In this example, the top of set casing 501 is provided with maintenance roof 16, and the four corners at maintenance roof 16 top all passes through bolt and set casing 501 fixed connection, through the use of maintenance roof 16, can make things convenient for the user to maintain the replacement to the internal component of set casing 501, has improved the efficiency when maintenance is maintained.
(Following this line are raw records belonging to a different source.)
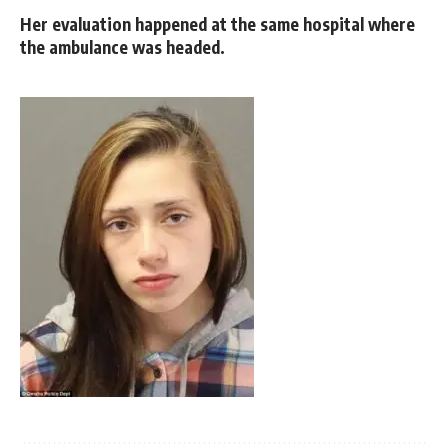
Her evaluation happened at the same hospital where
the ambulance was headed.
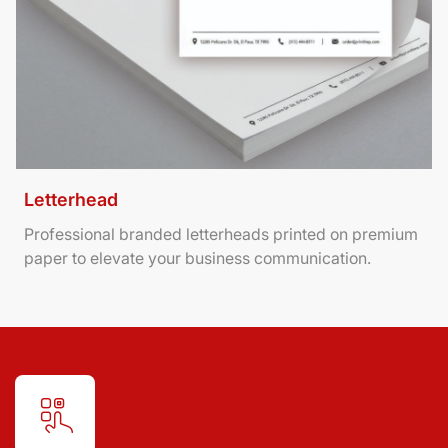
Letterhead
Professional branded letterheads printed on premium
paper to elevate your business communication.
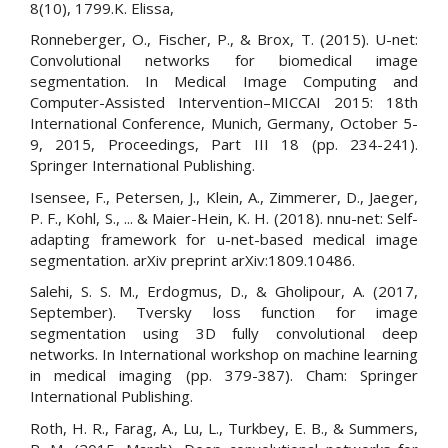
8(10), 1799.K. Elissa,
Ronneberger, O., Fischer, P., & Brox, T. (2015). U-net:
Convolutional networks for biomedical image
segmentation. In Medical Image Computing and
Computer-Assisted Intervention–MICCAI 2015: 18th
International Conference, Munich, Germany, October 5-
9, 2015, Proceedings, Part III 18 (pp. 234-241).
Springer International Publishing.
Isensee, F., Petersen, J., Klein, A., Zimmerer, D., Jaeger,
P. F., Kohl, S., ... & Maier-Hein, K. H. (2018). nnu-net: Self-
adapting framework for u-net-based medical image
segmentation. arXiv preprint arXiv:1809.10486.
Salehi, S. S. M., Erdogmus, D., & Gholipour, A. (2017,
September). Tversky loss function for image
segmentation using 3D fully convolutional deep
networks. In International workshop on machine learning
in medical imaging (pp. 379-387). Cham: Springer
International Publishing.
Roth, H. R., Farag, A., Lu, L., Turkbey, E. B., & Summers,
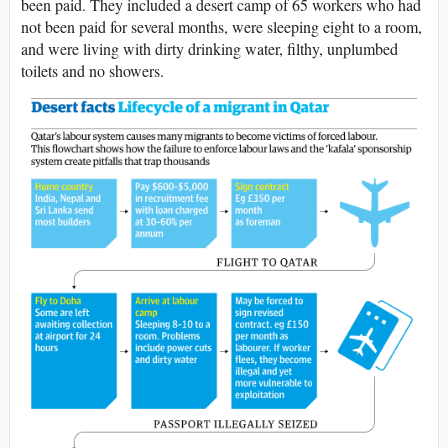
been paid. They included a desert camp of 65 workers who had
not been paid for several months, were sleeping eight to a room,
and were living with dirty drinking water, filthy, unplumbed
toilets and no showers.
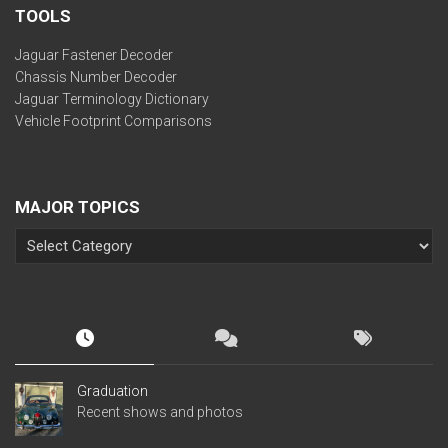
TOOLS
Jaguar Fastener Decoder
Chassis Number Decoder
Jaguar Terminology Dictionary
Vehicle Footprint Comparisons
MAJOR TOPICS
Graduation
Recent shows and photos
It should be noted that, the present disclosure is a coal mine single-rail lifting and conveying robot with complex geological conditions, first, a lifting appliance 6 and a load box 7 are driven to move by a first driving unit 2 and a second driving unit 3, in the moving process, after a camera 10 recognizes an obstacle, a control motor 502 drives a first gear 503 to rotate, the first gear 503 drives a second gear 504 to rotate, the second gear 504 drives a threaded rod 505 to rotate, the threaded rod 505 drives a threaded sleeve 507 to move to an opposite side on the surface of the threaded rod 505, the threaded sleeve 507 drives a connecting rod 508 to move, the connecting rod 508 drives a connecting block to move, the connecting block 509 drives a friction disc 510 to contact with a lifting rail 1 and to perform friction braking, at this time, the motor 502 has a slow rotating speed, so that the lifting appliance 6 and the box 7 are stopped slowly and stably, when an obstacle suddenly appears in the moving direction, or due to light, in the case where the camera 10 cannot recognize an obstacle, the shock-absorbing plate 801 is first brought into contact with the obstacle, and drives the damping rod 802 to move, the damping rod 802 drives the moving plate 803 to move, the moving plate 803 drives the first damping spring 804 to generate elastic deformation, the pressure sensor 807 is in contact with the touch plate 1303, the touch plate 1303 drives the sliding block 14 to move in the inner cavity of the sliding slot 15, meanwhile, the touch panel 1303 drives the second damping spring 1302 to move, the pressure sensor 807 feeds information back to the first driving unit 2, the microcomputer control end processes data and controls the motor 502 to rotate, so that the friction disc 510 moves to rub against the hanger rail 1 for braking, in this case, emergency braking, the rotation speed of the motor 502 is increased, the braking time is calculated by the formula V-S/t, through the steps, the intelligent braking function of the monorail crane can be effectively improved, and potential safety hazards are reduced.